Kerala govt to form 'grievance redressal cells' to prevent suicide cases in universities
Following the suicide case of Shraddha Satheesh of Amal Jyothi College of Engineering, the Kerala government has decided to set up 'grievance redressal cells'. The students in colleges and universities in Kerala escalated protests alleging harassment from teachers which led to the death of Shraddha.
The Kerala government announced the creation of "grievance redressal cells" on Thursday to investigate complaints made by students in colleges and universities in the state following the escalation of protests over the alleged suicide of an engineering student from a private college in the Kottayam district.

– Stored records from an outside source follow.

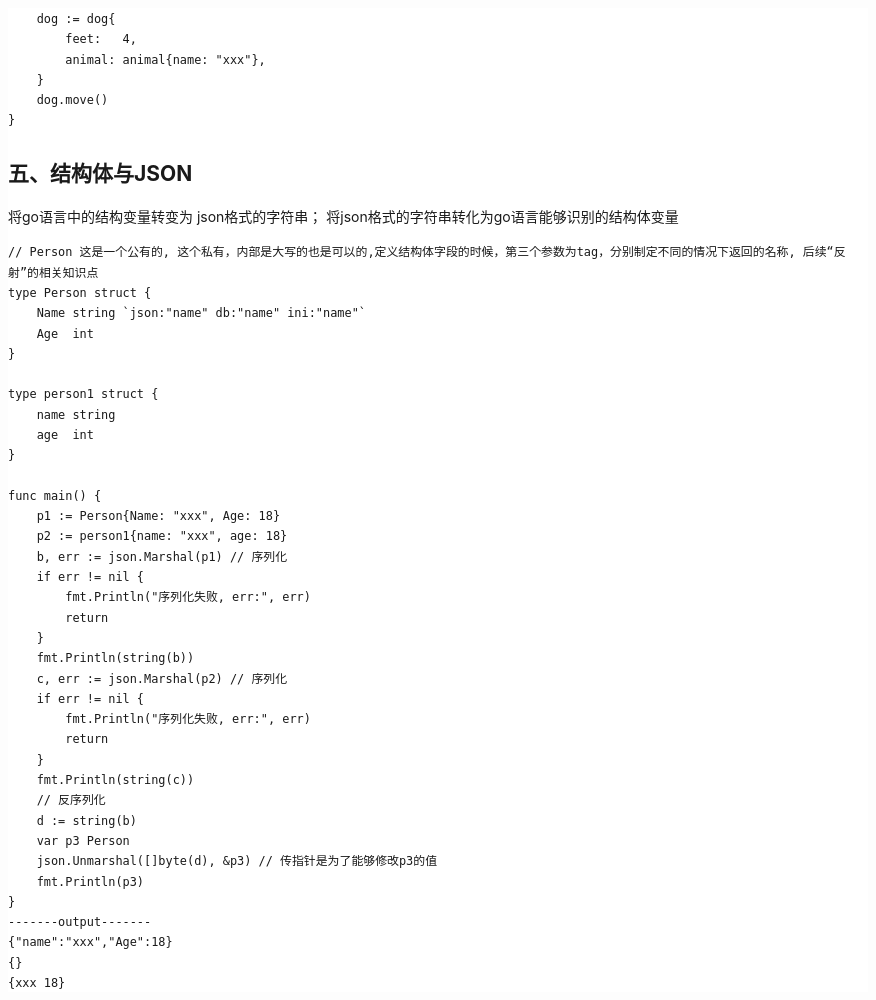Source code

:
```
	dog := dog{
		feet:   4,
		animal: animal{name: "xxx"},
	}
	dog.move()
}
```

## 五、结构体与JSON
将go语言中的结构变量转变为 json格式的字符串； 将json格式的字符串转化为go语言能够识别的结构体变量
```
// Person 这是一个公有的, 这个私有，内部是大写的也是可以的,定义结构体字段的时候，第三个参数为tag，分别制定不同的情况下返回的名称, 后续“反射”的相关知识点
type Person struct {
	Name string `json:"name" db:"name" ini:"name"`
	Age  int
}

type person1 struct {
	name string
	age  int
}

func main() {
	p1 := Person{Name: "xxx", Age: 18}
	p2 := person1{name: "xxx", age: 18}
	b, err := json.Marshal(p1) // 序列化
	if err != nil {
		fmt.Println("序列化失败, err:", err)
		return
	}
	fmt.Println(string(b))
	c, err := json.Marshal(p2) // 序列化
	if err != nil {
		fmt.Println("序列化失败, err:", err)
		return
	}
	fmt.Println(string(c))
	// 反序列化
	d := string(b)
	var p3 Person
	json.Unmarshal([]byte(d), &p3) // 传指针是为了能够修改p3的值
	fmt.Println(p3)
}
-------output-------
{"name":"xxx","Age":18}
{}
{xxx 18}
```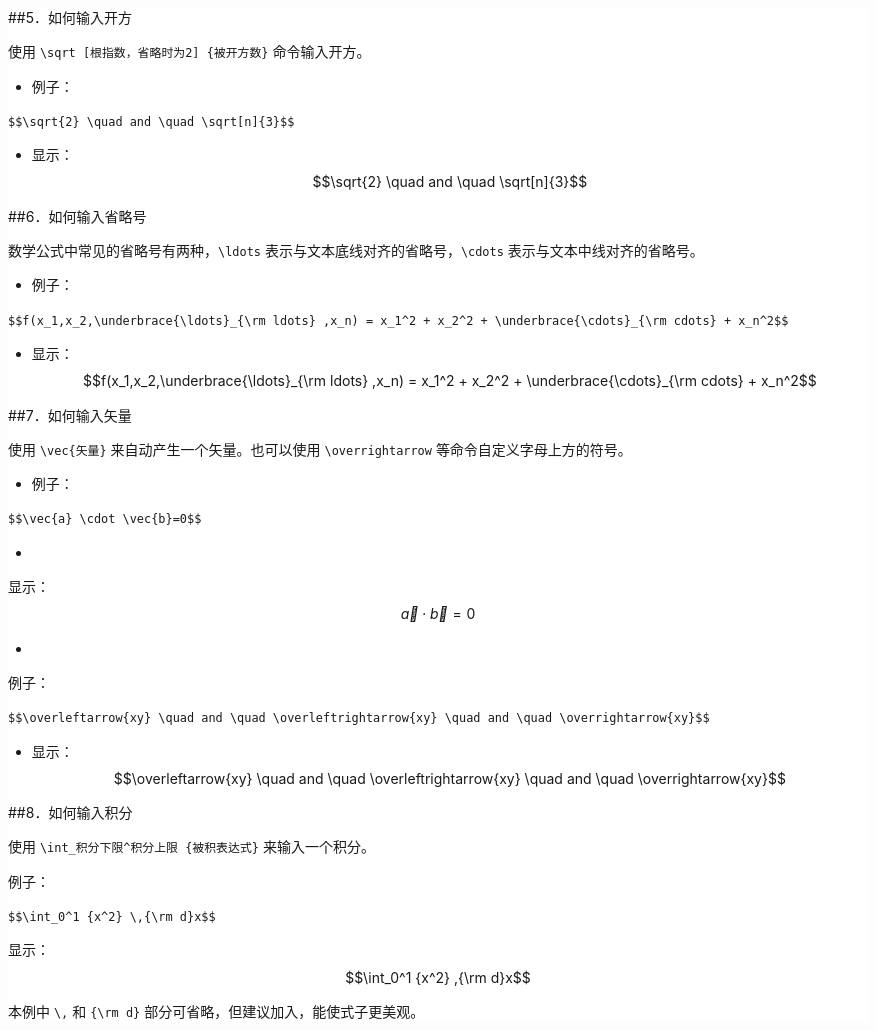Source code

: ##5．如何输入开方

使用 `\sqrt [根指数，省略时为2] {被开方数}` 命令输入开方。

- 例子：

```
$$\sqrt{2} \quad and \quad \sqrt[n]{3}$$
```

- 显示：$$\sqrt{2} \quad and \quad \sqrt[n]{3}$$

##6．如何输入省略号

数学公式中常见的省略号有两种，`\ldots` 表示与文本底线对齐的省略号，`\cdots` 表示与文本中线对齐的省略号。

- 例子：

```
$$f(x_1,x_2,\underbrace{\ldots}_{\rm ldots} ,x_n) = x_1^2 + x_2^2 + \underbrace{\cdots}_{\rm cdots} + x_n^2$$
```

- 显示：$$f(x_1,x_2,\underbrace{\ldots}_{\rm ldots} ,x_n) = x_1^2 + x_2^2 + \underbrace{\cdots}_{\rm cdots} + x_n^2$$

##7．如何输入矢量

使用 `\vec{矢量}` 来自动产生一个矢量。也可以使用 `\overrightarrow` 等命令自定义字母上方的符号。

- 例子：

```
$$\vec{a} \cdot \vec{b}=0$$
```

- 
显示：$$\vec{a} \cdot \vec{b}=0$$

- 
例子：


```
$$\overleftarrow{xy} \quad and \quad \overleftrightarrow{xy} \quad and \quad \overrightarrow{xy}$$
```

- 显示：$$\overleftarrow{xy} \quad and \quad \overleftrightarrow{xy} \quad and \quad \overrightarrow{xy}$$

##8．如何输入积分

使用 `\int_积分下限^积分上限 {被积表达式}` 来输入一个积分。

例子：

```
$$\int_0^1 {x^2} \,{\rm d}x$$
```

显示：$$\int_0^1 {x^2} ,{\rm d}x$$

本例中 `\,` 和 `{\rm d}` 部分可省略，但建议加入，能使式子更美观。
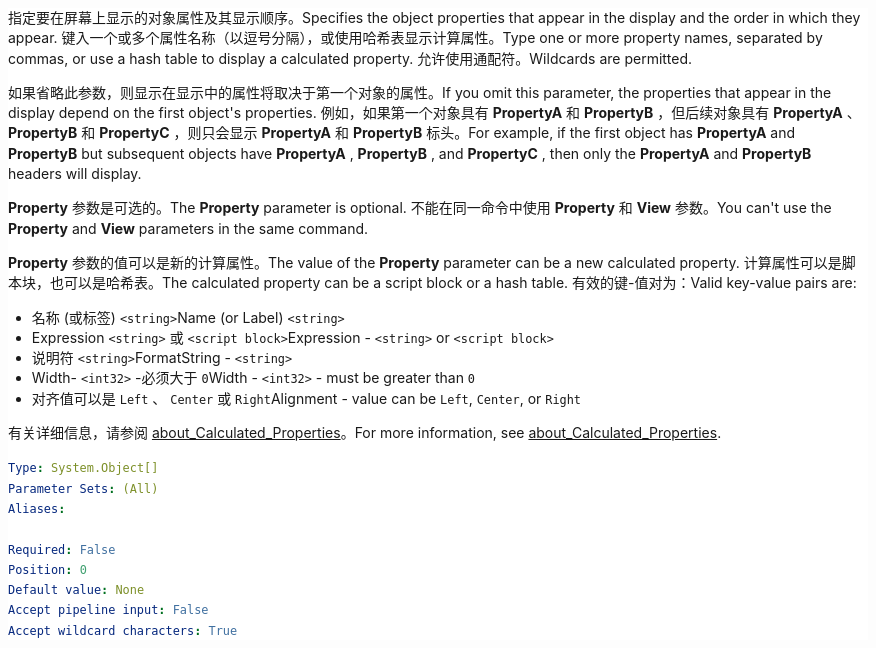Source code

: <span data-ttu-id="d5484-217">指定要在屏幕上显示的对象属性及其显示顺序。</span><span class="sxs-lookup"><span data-stu-id="d5484-217">Specifies the object properties that appear in the display and the order in which they appear.</span></span> <span data-ttu-id="d5484-218">键入一个或多个属性名称（以逗号分隔），或使用哈希表显示计算属性。</span><span class="sxs-lookup"><span data-stu-id="d5484-218">Type one or more property names, separated by commas, or use a hash table to display a calculated property.</span></span> <span data-ttu-id="d5484-219">允许使用通配符。</span><span class="sxs-lookup"><span data-stu-id="d5484-219">Wildcards are permitted.</span></span>

<span data-ttu-id="d5484-220">如果省略此参数，则显示在显示中的属性将取决于第一个对象的属性。</span><span class="sxs-lookup"><span data-stu-id="d5484-220">If you omit this parameter, the properties that appear in the display depend on the first object's properties.</span></span> <span data-ttu-id="d5484-221">例如，如果第一个对象具有 **PropertyA** 和 **PropertyB** ，但后续对象具有 **PropertyA** 、 **PropertyB** 和 **PropertyC** ，则只会显示 **PropertyA** 和 **PropertyB** 标头。</span><span class="sxs-lookup"><span data-stu-id="d5484-221">For example, if the first object has **PropertyA** and **PropertyB** but subsequent objects have **PropertyA** , **PropertyB** , and **PropertyC** , then only the **PropertyA** and **PropertyB** headers will display.</span></span>

<span data-ttu-id="d5484-222">**Property** 参数是可选的。</span><span class="sxs-lookup"><span data-stu-id="d5484-222">The **Property** parameter is optional.</span></span> <span data-ttu-id="d5484-223">不能在同一命令中使用 **Property** 和 **View** 参数。</span><span class="sxs-lookup"><span data-stu-id="d5484-223">You can't use the **Property** and **View** parameters in the same command.</span></span>

<span data-ttu-id="d5484-224">**Property** 参数的值可以是新的计算属性。</span><span class="sxs-lookup"><span data-stu-id="d5484-224">The value of the **Property** parameter can be a new calculated property.</span></span> <span data-ttu-id="d5484-225">计算属性可以是脚本块，也可以是哈希表。</span><span class="sxs-lookup"><span data-stu-id="d5484-225">The calculated property can be a script block or a hash table.</span></span> <span data-ttu-id="d5484-226">有效的键-值对为：</span><span class="sxs-lookup"><span data-stu-id="d5484-226">Valid key-value pairs are:</span></span>

- <span data-ttu-id="d5484-227">名称 (或标签) `<string>`</span><span class="sxs-lookup"><span data-stu-id="d5484-227">Name (or Label) `<string>`</span></span>
- <span data-ttu-id="d5484-228">Expression `<string>` 或 `<script block>`</span><span class="sxs-lookup"><span data-stu-id="d5484-228">Expression - `<string>` or `<script block>`</span></span>
- <span data-ttu-id="d5484-229">说明符 `<string>`</span><span class="sxs-lookup"><span data-stu-id="d5484-229">FormatString - `<string>`</span></span>
- <span data-ttu-id="d5484-230">Width- `<int32>` -必须大于 `0`</span><span class="sxs-lookup"><span data-stu-id="d5484-230">Width - `<int32>` - must be greater than `0`</span></span>
- <span data-ttu-id="d5484-231">对齐值可以是 `Left` 、 `Center` 或 `Right`</span><span class="sxs-lookup"><span data-stu-id="d5484-231">Alignment - value can be `Left`, `Center`, or `Right`</span></span>

<span data-ttu-id="d5484-232">有关详细信息，请参阅 [about_Calculated_Properties](../Microsoft.PowerShell.Core/About/about_Calculated_Properties.md)。</span><span class="sxs-lookup"><span data-stu-id="d5484-232">For more information, see [about_Calculated_Properties](../Microsoft.PowerShell.Core/About/about_Calculated_Properties.md).</span></span>

```yaml
Type: System.Object[]
Parameter Sets: (All)
Aliases:

Required: False
Position: 0
Default value: None
Accept pipeline input: False
Accept wildcard characters: True
```
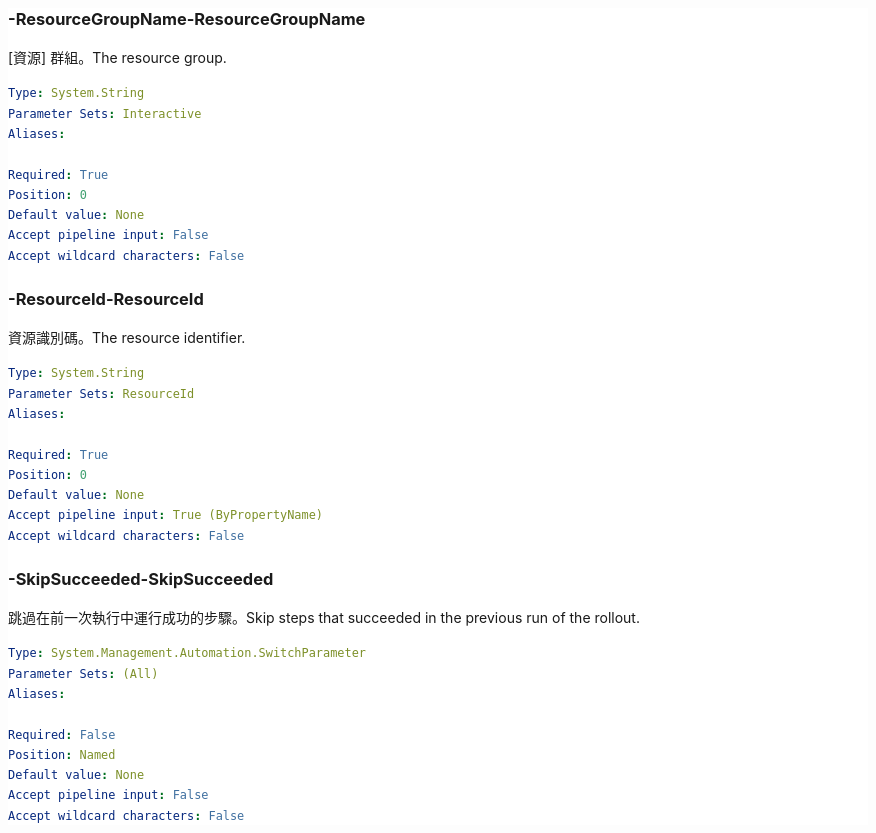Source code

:### <span data-ttu-id="87f38-128">-ResourceGroupName</span><span class="sxs-lookup"><span data-stu-id="87f38-128">-ResourceGroupName</span></span>
<span data-ttu-id="87f38-129">[資源] 群組。</span><span class="sxs-lookup"><span data-stu-id="87f38-129">The resource group.</span></span>

```yaml
Type: System.String
Parameter Sets: Interactive
Aliases:

Required: True
Position: 0
Default value: None
Accept pipeline input: False
Accept wildcard characters: False
```

### <span data-ttu-id="87f38-130">-ResourceId</span><span class="sxs-lookup"><span data-stu-id="87f38-130">-ResourceId</span></span>
<span data-ttu-id="87f38-131">資源識別碼。</span><span class="sxs-lookup"><span data-stu-id="87f38-131">The resource identifier.</span></span>

```yaml
Type: System.String
Parameter Sets: ResourceId
Aliases:

Required: True
Position: 0
Default value: None
Accept pipeline input: True (ByPropertyName)
Accept wildcard characters: False
```

### <span data-ttu-id="87f38-132">-SkipSucceeded</span><span class="sxs-lookup"><span data-stu-id="87f38-132">-SkipSucceeded</span></span>
<span data-ttu-id="87f38-133">跳過在前一次執行中運行成功的步驟。</span><span class="sxs-lookup"><span data-stu-id="87f38-133">Skip steps that succeeded in the previous run of the rollout.</span></span>

```yaml
Type: System.Management.Automation.SwitchParameter
Parameter Sets: (All)
Aliases:

Required: False
Position: Named
Default value: None
Accept pipeline input: False
Accept wildcard characters: False
```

On June 2, Shraddha, a second-year student, was found hanging in her hostel room. In the name of internal tests, students claimed that certain lecturers were bullying them. The college administration, however, denied the accusations and claimed they had no idea why the student had committed the offense.
Students' Federation of India (SFI) and KSU, two student organisations, launched separate protest marches to the private engineering college in Kanjirappally in reaction to the student's suicide.
Principals of colleges and department heads of universities, respectively, would serve as the panel's chairs.
The new committee will also include representatives from student unions, nominees from the Parent Teachers' Association (PTA), and representatives from the university syndicate, according to Higher Education Minister R Bindu, who made the announcement during a press conference.
“Seven members will be the quorum of the meetings of the grievance redressal cell and the chairpersons have the moral responsibility to implement the decisions taken by the majority members,” the minister said.
Noting that the panel's authority had been established, she said students may turn to it for help with a variety of problems, such as the refusal of diplomas for no good reason, the charging of excessive fees, complaints about exams, and division on the basis of caste, religion, or sex.
Anyone may provide evidence of any form of physical or psychological abuse they have experienced at a college or university from administrators, instructors, other staff members, or fellow students.
The minister advised students to go to the grievance redressal cell with their complaints if they felt they had not received justice from the forums already in place at their particular universities.